Page images and extracted text
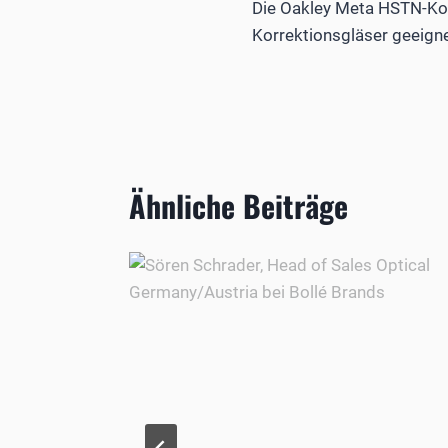
Die Oakley Meta HSTN-Kol
Korrektionsgläser geeignet
Ähnliche Beiträge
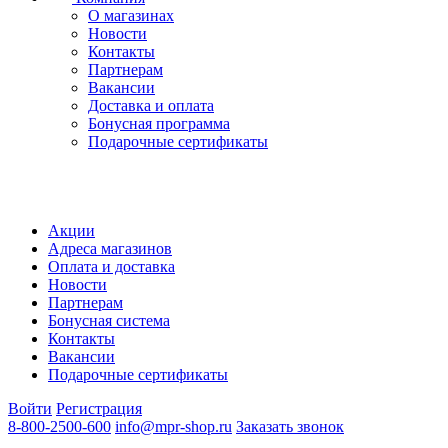
О магазинах
Новости
Контакты
Партнерам
Вакансии
Доставка и оплата
Бонусная программа
Подарочные сертификаты
Акции
Адреса магазинов
Оплата и доставка
Новости
Партнерам
Бонусная система
Контакты
Вакансии
Подарочные сертификаты
Войти
Регистрация
8-800-2500-600
info@mpr-shop.ru
Заказать звонок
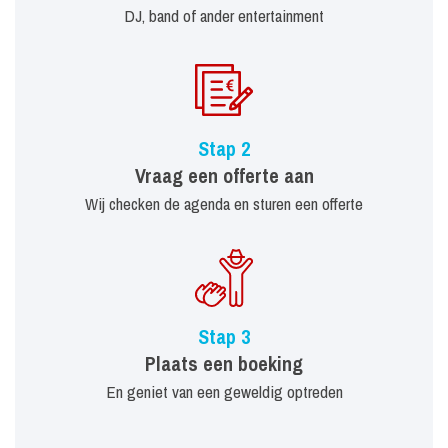
DJ, band of ander entertainment
Stap 2
Vraag een offerte aan
Wij checken de agenda en sturen een offerte
Stap 3
Plaats een boeking
En geniet van een geweldig optreden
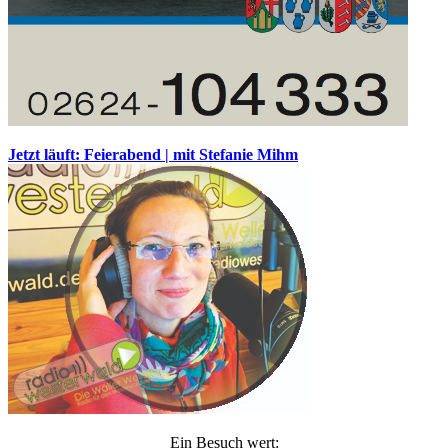
Jetzt läuft: Feierabend | mit Stefanie Mihm
Ein Besuch wert:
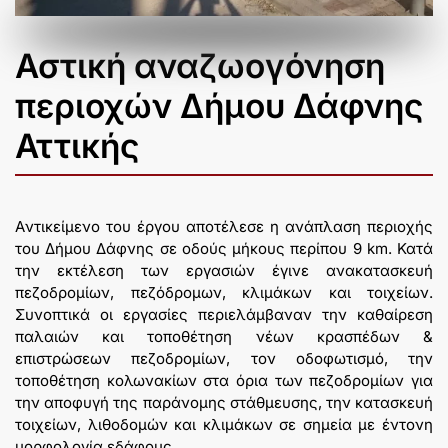
Αστική αναζωογόνηση
περιοχών Δήμου Δάφνης
Αττικής
Aντικείμενο του έργου αποτέλεσε η ανάπλαση περιοχής
του Δήμου Δάφνης σε οδούς μήκους περίπου 9 km. Κατά
την εκτέλεση των εργασιών έγινε ανακατασκευή
πεζοδρομίων, πεζόδρομων, κλιμάκων και τοιχείων.
Συνοπτικά οι εργασίες περιελάμβαναν την καθαίρεση
παλαιών και τοποθέτηση νέων κρασπέδων &
επιστρώσεων πεζοδρομίων, τον οδοφωτισμό, την
τοποθέτηση κολωνακίων στα όρια των πεζοδρομίων για
την αποφυγή της παράνομης στάθμευσης, την κατασκευή
τοιχείων, λιθοδομών και κλιμάκων σε σημεία με έντονη
μορφολογία εδάφους.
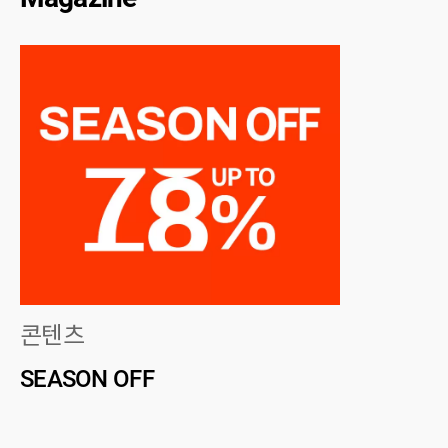
콘텐츠
SEASON OFF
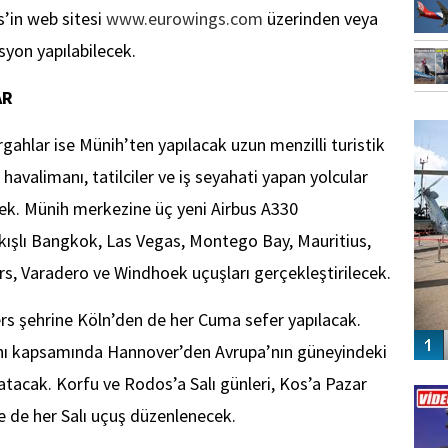
’in web sitesi
www.eurowings.com
üzerinden veya
yon yapılabilecek.
AR
FO
SİNG
gahlar ise Münih’ten yapılacak uzun menzilli turistik
havalimanı, tatilciler ve iş seyahati yapan yolcular
cek. Münih merkezine üç yeni Airbus A330
kışlı Bangkok, Las Vegas, Montego Bay, Mauritius,
s, Varadero ve Windhoek uçuşları gerçekleştirilecek.
rs şehrine Köln’den de her Cuma sefer yapılacak.
anı kapsamında Hannover’den Avrupa’nın güneyindeki
Vİ
tacak. Korfu ve Rodos’a Salı günleri, Kos’a Pazar
ENGEL
e de her Salı uçuş düzenlenecek.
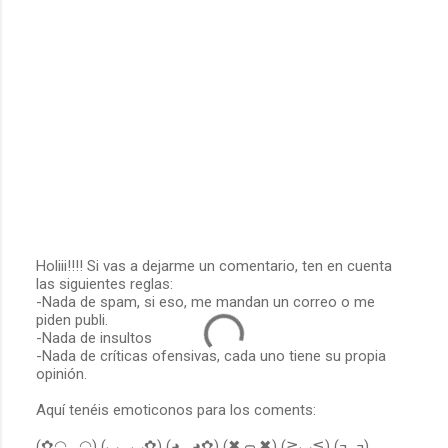
Holiii!!!! Si vas a dejarme un comentario, ten en cuenta
las siguientes reglas:
P
-Nada de spam, si eso, me mandan un correo o me
u
piden publi.
b
-Nada de insultos
l
-Nada de críticas ofensivas, cada uno tiene su propia
i
opinión.
c
a
Aquí tenéis emoticonos para los coments:
r
u
(✿◠‿◠) (◡‿◡✿) (◕‿◕✿) (✖╭╮✖) (≧◡≦) (¬_¬)
n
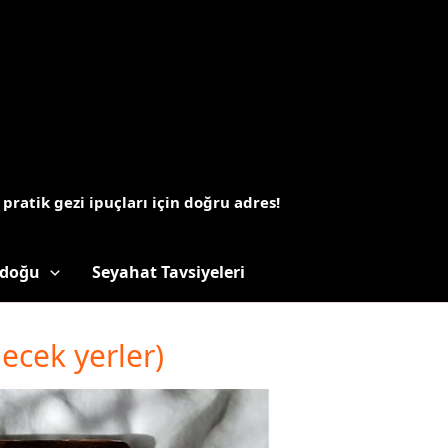
 pratik gezi ipuçları için doğru adres!
doğu
Seyahat Tavsiyeleri
lecek yerler)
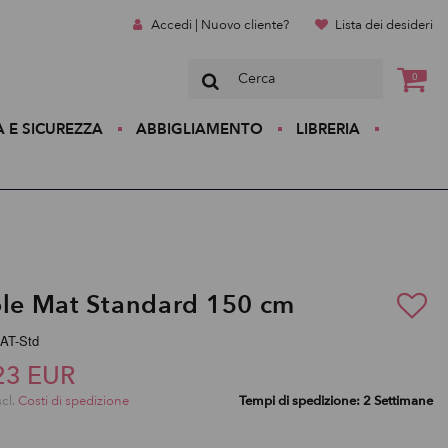
Accedi | Nuovo cliente?
Lista dei desideri
0
A E SICUREZZA
ABBIGLIAMENTO
LIBRERIA
ole Mat Standard 150 cm
MAT-Std
23 EUR
scl.
Costi di spedizione
Tempi di spedizione: 2 Settimane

**Work request**. Every line above that holds the string "offerte" should be returned.

**Output below**.
Vraag een offerte aan
Wij checken de agenda en sturen een offerte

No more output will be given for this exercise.